Task instructions —
Reproduce all lines of the listing below in which the word "timestamps" occurs.

Input material —
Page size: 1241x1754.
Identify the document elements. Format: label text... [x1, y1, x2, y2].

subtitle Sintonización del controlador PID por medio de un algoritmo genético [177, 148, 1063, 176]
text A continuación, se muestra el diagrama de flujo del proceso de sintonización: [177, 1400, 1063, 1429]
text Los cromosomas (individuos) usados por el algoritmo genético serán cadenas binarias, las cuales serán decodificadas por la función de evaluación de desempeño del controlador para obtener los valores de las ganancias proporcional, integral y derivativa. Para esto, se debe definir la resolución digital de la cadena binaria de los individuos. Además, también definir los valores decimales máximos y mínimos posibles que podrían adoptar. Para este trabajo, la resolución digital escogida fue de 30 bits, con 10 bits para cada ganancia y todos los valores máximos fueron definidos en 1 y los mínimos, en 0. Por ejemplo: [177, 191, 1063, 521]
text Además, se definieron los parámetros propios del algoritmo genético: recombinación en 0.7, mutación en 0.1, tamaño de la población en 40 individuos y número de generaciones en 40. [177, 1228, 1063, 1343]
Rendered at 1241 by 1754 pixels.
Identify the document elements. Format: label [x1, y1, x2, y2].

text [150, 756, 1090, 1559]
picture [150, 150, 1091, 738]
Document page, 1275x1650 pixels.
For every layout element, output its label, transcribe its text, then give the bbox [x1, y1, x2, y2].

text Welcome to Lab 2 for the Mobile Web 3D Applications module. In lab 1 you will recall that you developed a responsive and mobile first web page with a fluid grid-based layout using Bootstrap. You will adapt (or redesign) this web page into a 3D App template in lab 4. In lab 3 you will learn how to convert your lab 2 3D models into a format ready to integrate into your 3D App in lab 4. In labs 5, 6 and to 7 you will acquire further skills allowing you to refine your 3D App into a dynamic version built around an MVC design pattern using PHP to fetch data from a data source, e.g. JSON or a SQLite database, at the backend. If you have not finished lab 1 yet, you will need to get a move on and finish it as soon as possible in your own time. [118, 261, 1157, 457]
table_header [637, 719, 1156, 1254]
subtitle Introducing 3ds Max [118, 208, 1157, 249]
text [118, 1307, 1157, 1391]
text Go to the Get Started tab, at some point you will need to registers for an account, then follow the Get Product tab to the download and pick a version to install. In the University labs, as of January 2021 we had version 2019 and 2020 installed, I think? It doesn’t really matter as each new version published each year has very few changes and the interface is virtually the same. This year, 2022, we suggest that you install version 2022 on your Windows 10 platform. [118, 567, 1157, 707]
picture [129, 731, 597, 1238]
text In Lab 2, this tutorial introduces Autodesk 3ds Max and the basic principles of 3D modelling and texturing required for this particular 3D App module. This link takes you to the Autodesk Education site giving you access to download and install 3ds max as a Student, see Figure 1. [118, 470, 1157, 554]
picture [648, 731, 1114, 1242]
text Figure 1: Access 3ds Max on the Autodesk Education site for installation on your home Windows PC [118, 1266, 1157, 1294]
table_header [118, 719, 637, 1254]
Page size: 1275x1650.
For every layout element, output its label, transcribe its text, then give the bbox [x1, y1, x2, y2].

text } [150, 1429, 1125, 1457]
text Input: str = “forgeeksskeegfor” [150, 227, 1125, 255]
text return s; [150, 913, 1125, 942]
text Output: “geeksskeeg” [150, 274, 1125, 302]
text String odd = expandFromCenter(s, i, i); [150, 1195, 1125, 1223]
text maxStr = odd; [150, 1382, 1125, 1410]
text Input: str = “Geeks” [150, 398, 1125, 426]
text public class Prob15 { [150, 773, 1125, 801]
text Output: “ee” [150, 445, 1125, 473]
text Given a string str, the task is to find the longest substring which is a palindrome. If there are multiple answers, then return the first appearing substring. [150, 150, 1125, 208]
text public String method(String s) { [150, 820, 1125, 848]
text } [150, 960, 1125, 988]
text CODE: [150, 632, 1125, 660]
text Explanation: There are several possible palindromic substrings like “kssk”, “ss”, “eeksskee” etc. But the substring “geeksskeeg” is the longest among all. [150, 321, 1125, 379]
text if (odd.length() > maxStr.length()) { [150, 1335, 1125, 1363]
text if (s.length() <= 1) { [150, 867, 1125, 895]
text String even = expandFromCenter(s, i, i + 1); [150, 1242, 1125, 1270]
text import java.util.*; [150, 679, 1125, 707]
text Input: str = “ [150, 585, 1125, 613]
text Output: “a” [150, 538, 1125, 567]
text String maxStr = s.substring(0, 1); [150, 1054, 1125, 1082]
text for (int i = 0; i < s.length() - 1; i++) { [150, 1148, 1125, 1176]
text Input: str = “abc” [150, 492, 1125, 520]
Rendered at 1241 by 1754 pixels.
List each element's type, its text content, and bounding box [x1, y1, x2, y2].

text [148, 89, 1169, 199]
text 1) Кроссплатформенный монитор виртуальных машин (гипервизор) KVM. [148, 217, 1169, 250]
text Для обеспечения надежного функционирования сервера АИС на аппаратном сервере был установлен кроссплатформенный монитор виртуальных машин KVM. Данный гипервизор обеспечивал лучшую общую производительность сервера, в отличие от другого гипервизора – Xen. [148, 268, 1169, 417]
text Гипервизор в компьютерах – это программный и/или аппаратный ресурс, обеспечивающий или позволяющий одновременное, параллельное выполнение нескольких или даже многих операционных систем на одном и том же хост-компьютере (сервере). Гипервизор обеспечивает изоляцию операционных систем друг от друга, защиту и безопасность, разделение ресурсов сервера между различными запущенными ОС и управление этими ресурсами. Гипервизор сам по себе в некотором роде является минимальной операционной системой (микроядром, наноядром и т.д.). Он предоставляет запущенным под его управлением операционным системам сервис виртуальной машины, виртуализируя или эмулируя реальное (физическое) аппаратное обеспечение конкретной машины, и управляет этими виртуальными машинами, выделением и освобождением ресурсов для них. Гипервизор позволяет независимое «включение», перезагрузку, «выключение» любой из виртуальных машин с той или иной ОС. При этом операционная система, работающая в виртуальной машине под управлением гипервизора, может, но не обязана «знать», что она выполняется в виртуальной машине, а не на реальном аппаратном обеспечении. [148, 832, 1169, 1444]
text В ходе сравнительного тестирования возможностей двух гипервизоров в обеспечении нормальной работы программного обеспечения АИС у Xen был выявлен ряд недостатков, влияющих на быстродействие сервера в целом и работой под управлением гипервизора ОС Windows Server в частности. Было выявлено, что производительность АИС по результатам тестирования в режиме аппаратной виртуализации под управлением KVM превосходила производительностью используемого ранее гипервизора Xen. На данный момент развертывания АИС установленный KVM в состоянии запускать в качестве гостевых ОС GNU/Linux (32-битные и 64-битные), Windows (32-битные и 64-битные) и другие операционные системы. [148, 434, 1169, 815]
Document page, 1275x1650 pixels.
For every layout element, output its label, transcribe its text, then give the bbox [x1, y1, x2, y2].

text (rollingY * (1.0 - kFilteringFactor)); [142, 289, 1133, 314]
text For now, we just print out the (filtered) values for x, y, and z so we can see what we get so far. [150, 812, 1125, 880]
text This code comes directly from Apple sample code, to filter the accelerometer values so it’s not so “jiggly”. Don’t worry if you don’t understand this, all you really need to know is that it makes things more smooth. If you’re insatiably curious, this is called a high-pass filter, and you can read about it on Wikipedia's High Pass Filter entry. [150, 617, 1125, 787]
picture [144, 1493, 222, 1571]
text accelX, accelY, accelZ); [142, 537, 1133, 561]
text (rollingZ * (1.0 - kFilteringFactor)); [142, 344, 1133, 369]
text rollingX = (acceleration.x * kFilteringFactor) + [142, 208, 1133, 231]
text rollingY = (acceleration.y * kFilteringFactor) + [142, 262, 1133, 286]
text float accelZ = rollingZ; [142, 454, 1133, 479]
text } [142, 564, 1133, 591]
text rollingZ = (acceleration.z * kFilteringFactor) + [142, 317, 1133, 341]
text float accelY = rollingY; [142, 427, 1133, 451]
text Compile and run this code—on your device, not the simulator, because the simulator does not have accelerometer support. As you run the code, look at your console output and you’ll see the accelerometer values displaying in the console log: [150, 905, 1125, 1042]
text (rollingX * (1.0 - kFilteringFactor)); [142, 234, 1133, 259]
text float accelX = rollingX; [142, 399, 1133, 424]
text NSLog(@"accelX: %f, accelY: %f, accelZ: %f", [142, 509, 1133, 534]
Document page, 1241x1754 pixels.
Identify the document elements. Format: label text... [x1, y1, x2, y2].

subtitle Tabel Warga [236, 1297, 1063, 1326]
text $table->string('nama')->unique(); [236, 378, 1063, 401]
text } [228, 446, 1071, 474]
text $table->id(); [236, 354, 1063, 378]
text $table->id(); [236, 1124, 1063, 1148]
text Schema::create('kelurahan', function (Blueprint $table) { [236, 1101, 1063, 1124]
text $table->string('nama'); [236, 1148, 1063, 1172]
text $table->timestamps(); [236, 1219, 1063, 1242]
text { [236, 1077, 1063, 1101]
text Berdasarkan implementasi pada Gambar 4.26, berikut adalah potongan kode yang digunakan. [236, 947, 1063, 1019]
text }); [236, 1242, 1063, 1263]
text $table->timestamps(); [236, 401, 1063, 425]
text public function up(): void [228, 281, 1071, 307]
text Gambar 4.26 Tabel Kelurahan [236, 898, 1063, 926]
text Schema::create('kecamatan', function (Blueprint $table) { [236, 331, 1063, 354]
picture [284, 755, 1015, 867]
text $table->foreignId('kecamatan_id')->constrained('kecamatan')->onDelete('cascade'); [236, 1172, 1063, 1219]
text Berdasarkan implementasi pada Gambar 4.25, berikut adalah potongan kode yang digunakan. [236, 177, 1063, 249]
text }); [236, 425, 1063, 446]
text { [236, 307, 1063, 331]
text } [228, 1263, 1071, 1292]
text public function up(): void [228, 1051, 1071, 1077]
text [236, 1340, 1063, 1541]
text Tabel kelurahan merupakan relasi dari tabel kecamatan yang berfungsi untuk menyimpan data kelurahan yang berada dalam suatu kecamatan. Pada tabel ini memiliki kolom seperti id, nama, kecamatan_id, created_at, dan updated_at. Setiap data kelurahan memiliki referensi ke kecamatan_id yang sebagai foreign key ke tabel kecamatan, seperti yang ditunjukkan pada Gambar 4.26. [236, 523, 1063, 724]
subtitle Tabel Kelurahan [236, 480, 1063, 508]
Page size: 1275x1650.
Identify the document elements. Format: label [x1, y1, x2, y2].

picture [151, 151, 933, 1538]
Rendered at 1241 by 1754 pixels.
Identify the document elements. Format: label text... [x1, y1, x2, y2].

Result of the task —
text $table->timestamps(); [236, 1219, 1063, 1242]
text $table->timestamps(); [236, 401, 1063, 425]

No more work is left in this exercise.